:: Document section ::

In Chapter 60 we look at how to combine BM25 and dense retrieval: hybrid search and fusion.


Read it yourself

  • The HNSW paper: Malkov & Yashunin, Efficient and robust approximate nearest neighbor search using Hierarchical Navigable Small World graphs (2016).
  • The FAISS documentation and tutorials.
  • The Qdrant documentation on indexing and quantization.
  • The ScaNN paper and GitHub repository.
  • The PQ paper: Jégou et al., Product Quantization for Nearest Neighbor Search (2011).
  • The ANN-Benchmarks site for empirical comparisons.

Practice

  1. For 1M vectors of dim 1024 in fp32, compute the storage cost and brute-force latency on a CPU at 30 GB/s memory bandwidth.
  2. For the same 1M vectors with IVF-PQ at m=64, k=256, compute the storage cost.
  3. Why is HNSW O(log N) for search? Trace through a search on a small example.
  4. For nlist=1000, nprobe=10 on 1M vectors, how many vectors does IVF actually search per query?
  5. When would you choose IVF-PQ over HNSW for a 10M-vector index? Argue from memory and recall.
  6. Why does asymmetric distance (full query, PQ codes for documents) work better than symmetric? Trace through the lookup.
  7. Stretch: Build a FAISS HNSW index on a small dataset (e.g., 100k embeddings from a public corpus). Tune ef_search and plot the recall-latency curve.

:: Questions ::
• A. According to the nearest-neighbor search excerpt, in what year was the Product Quantization paper by Jégou et al. published?
• B. Write out the passage of the nearest-neighbor search excerpt starting at "Read it yourself" and ending at "GB/s memory bandwidth.".

(Pictures paired with source code)
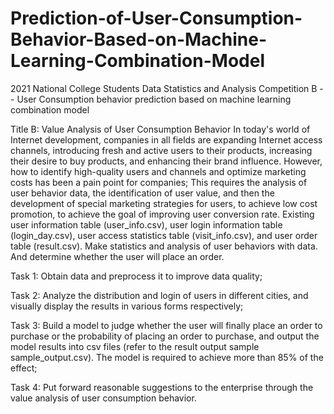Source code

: # Prediction-of-User-Consumption-Behavior-Based-on-Machine-Learning-Combination-Model
2021 National College Students Data Statistics and Analysis Competition B -- User Consumption behavior prediction based on machine learning combination model

Title B: Value Analysis of User Consumption Behavior In today's world of Internet development, companies in all fields are expanding Internet access channels, introducing fresh and active users to their products, increasing their desire to buy products, and enhancing their brand influence. However, how to identify high-quality users and channels and optimize marketing costs has been a pain point for companies; This requires the analysis of user behavior data, the identification of user value, and then the development of special marketing strategies for users, to achieve low cost promotion, to achieve the goal of improving user conversion rate. Existing user information table (user_info.csv), user login information table (login_day.csv), user access statistics table (visit_info.csv), and user order table (result.csv). Make statistics and analysis of user behaviors with data. And determine whether the user will place an order.

Task 1: Obtain data and preprocess it to improve data quality;

Task 2: Analyze the distribution and login of users in different cities, and visually display the results in various forms respectively;

Task 3: Build a model to judge whether the user will finally place an order to purchase or the probability of placing an order to purchase, and output the model results into csv files (refer to the result output sample sample_output.csv). The model is required to achieve more than 85% of the effect;

Task 4: Put forward reasonable suggestions to the enterprise through the value analysis of user consumption behavior.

:: Task-by-task outputs ::
• A. 2011

• B.
Read it yourself

  • The HNSW paper: Malkov & Yashunin, Efficient and robust approximate nearest neighbor search using Hierarchical Navigable Small World graphs (2016).
  • The FAISS documentation and tutorials.
  • The Qdrant documentation on indexing and quantization.
  • The ScaNN paper and GitHub repository.
  • The PQ paper: Jégou et al., Product Quantization for Nearest Neighbor Search (2011).
  • The ANN-Benchmarks site for empirical comparisons.

Practice

  1. For 1M vectors of dim 1024 in fp32, compute the storage cost and brute-force latency on a CPU at 30 GB/s memory bandwidth.